[Dataset entries]
........

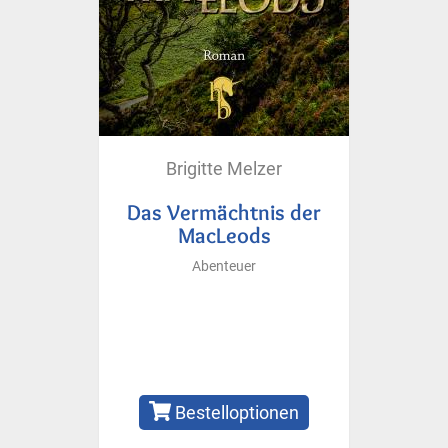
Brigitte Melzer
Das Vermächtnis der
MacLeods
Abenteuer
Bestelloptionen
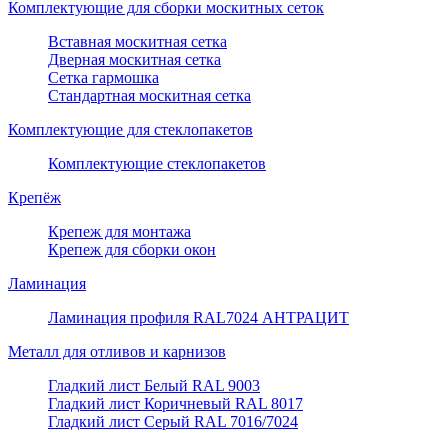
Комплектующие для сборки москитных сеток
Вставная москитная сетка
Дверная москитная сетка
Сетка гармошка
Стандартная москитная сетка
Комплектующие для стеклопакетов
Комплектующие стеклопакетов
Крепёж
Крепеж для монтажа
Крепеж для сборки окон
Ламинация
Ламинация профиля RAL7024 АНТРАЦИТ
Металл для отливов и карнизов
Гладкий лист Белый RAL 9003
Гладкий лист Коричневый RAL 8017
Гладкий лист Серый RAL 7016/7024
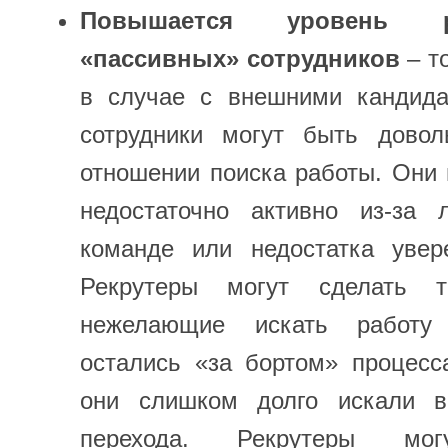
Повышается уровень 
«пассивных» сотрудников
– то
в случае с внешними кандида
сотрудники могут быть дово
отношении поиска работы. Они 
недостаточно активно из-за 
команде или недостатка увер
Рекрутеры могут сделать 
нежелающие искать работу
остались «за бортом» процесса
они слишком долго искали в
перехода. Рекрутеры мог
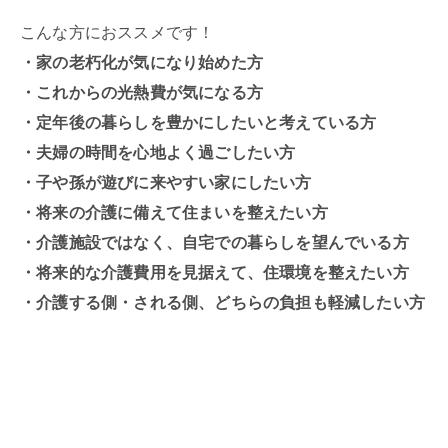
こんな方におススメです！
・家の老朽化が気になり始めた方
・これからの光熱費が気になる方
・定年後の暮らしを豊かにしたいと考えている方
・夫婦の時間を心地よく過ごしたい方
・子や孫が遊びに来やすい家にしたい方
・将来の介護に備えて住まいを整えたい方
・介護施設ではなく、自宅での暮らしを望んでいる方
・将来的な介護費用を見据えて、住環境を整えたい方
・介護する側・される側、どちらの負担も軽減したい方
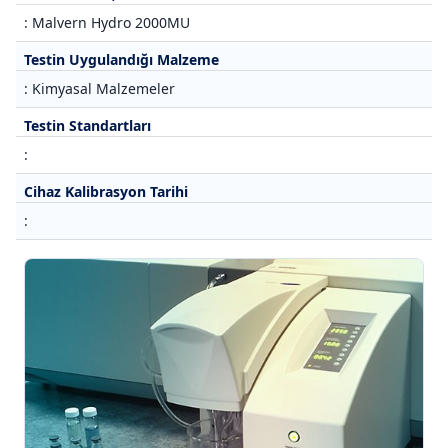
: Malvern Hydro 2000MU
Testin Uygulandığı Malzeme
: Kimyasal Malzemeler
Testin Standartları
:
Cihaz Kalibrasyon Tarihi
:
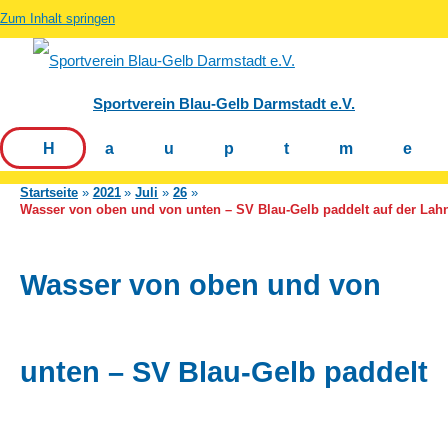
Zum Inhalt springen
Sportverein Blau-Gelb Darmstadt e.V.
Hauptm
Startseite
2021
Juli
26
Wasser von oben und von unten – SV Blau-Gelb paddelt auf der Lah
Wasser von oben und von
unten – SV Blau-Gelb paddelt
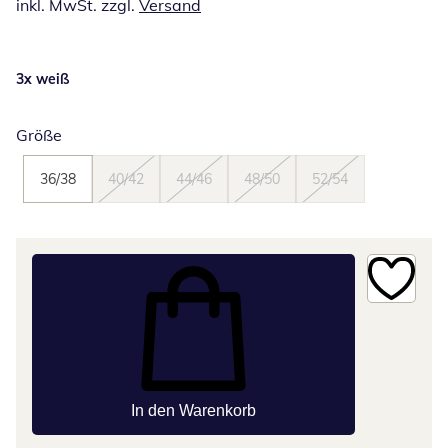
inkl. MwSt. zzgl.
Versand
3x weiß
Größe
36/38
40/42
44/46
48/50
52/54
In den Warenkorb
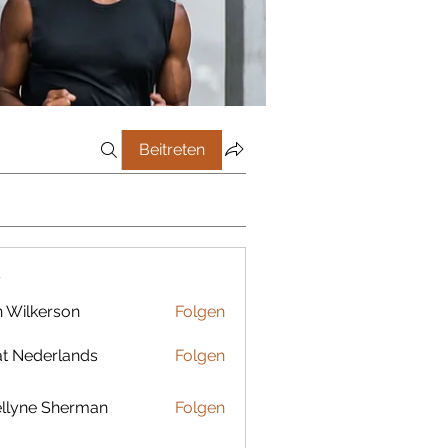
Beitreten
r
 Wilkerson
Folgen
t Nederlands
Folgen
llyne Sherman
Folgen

........

### [ACTIVITY]
Where does the word "paddelt" appear in the records above? Return every line that holds it.

### [SOLUTION FOR THIS EXERCISE]
Wasser von oben und von unten – SV Blau-Gelb paddelt auf der Lah
unten – SV Blau-Gelb paddelt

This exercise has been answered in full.